Her gün hepsiyle tek tek konuşsanız dahi sosyal medyada sizi tanıdığını iddia ettiğiniz kaç kişi sizleri gerçekten tanıyor ? Dürüst olun kendinize. Yozlaşmış dünyanızdan ve zihninizden bağımsız olarak kendinize vereceğiniz tek dürüst cevap olsun bu. Tamamen kısır bir ilüzyondan ibaret sosyal medya hesaplarımız. Teknolojinin kölesi olarak gerçeklerden kaçıp kendi yarattığımız yalanların arkasına gizlenmekten ibaret her şey.
Bir instagram hesabı düşünün.

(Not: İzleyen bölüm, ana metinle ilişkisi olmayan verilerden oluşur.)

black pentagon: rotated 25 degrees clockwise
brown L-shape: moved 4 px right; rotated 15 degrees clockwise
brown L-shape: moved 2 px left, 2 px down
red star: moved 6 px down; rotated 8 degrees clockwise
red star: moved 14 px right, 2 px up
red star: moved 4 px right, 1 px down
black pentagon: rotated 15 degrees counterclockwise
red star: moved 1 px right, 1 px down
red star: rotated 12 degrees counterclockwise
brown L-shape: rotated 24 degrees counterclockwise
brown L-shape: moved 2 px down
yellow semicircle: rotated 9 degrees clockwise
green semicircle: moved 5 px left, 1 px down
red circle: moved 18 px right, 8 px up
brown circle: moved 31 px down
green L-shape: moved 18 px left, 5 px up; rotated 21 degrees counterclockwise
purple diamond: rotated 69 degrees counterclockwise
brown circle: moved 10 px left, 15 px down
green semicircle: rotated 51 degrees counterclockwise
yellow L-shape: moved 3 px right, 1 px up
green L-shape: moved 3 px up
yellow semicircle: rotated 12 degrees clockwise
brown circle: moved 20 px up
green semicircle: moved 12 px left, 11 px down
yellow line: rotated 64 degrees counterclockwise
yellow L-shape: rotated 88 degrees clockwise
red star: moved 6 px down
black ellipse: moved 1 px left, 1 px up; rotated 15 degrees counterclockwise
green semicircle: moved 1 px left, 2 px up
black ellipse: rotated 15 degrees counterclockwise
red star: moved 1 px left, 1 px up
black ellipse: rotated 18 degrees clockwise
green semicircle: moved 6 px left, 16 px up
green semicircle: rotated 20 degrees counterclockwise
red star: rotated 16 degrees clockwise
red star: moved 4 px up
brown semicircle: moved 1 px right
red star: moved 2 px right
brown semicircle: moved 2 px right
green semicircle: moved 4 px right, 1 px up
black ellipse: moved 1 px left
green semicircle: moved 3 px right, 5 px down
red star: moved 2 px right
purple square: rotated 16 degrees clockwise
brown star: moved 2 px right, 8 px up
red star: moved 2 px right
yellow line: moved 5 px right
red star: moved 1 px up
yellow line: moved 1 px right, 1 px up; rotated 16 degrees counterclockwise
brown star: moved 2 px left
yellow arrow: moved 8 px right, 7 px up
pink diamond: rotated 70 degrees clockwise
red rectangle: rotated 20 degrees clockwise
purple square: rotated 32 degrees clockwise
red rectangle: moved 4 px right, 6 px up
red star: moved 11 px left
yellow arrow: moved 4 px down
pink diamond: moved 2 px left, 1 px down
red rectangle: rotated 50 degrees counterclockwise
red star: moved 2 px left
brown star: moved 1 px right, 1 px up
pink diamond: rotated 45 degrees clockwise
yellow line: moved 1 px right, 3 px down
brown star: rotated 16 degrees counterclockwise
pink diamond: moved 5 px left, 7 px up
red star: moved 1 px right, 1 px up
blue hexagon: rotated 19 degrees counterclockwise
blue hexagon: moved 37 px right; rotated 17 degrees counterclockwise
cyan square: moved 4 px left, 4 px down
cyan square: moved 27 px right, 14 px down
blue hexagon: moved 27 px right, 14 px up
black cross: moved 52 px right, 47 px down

Bir kişi kendi egosu ve kibriyle kendini kiralıyor. Lüks yaşamını, o yaşama sahip olmayan insanlarında bulunduğunu bildiği bir platformda kendine statü katmak için kullanıyor. Peki kazanılan bu statü gerçek bir statü mü ? Rihanna edasında pozlar verip akşam eve geldiğinde patates, soğan doğrayıp yemeğin ardından babasının geğiriğine maruz kalıp normal bir şeymiş gibi tepkisiz kalan kızların toplumda biri geğirdiğinde aşırı tepki vermeleri, sosyal medyada lüks hayat yaşıyormuş gibi kendilerini pazarlamalarının bir rasyonalitesi var mı sizce ? Tek dayanakları onları gerçekte tanımıyor olmanız. Aynı şeyler bu tarz yaşam tarzına sahip olan erkekler içinde geçerli. Demek istediğim kocaman birer yalnızsınız. Bu ilüzyondan kendinizi çekip kurtaracak olanlar ise yine sizlersiniz. Bağımlısınız.
Size yine bir sorum olacak. Kaçınız telefonunuzu sabahtan evde bırakarak dışarı çıkıyor ve dünyada yaşadığınızın farkına varıyorsunuz ? Gerçek dünya ve ilüzyon dünya. Kaçınız şehrin güzel bir köşesinde telefonunuz olmadan kendinize vakit ayırıyorsunuz ? Kaçınız arkadaşlarınızla buluştuğunuzda teknolojinin sizlere getirdiği ilüzyon dünyasına dakikalarca vaktinizi harcamıyorsunuz ?
Birileriyle 'gerçek' bir göz teması kurup sohbet ettiğiniz günleriniz oluyor mu son yıllarda ? Birileriyle gerçekten göz teması kuralı ne kadar oldu ? iğrenç, yozlaşmış, aptal, trajik hayatlarınızdan kafanızı kaldırıp, rüzgarı teninizde hissetmeyeli ne kadar oldu ?
Dünya, yalnızlaşan bir kalabalık. Bizler ise göz temasına muhtaç birer ruh.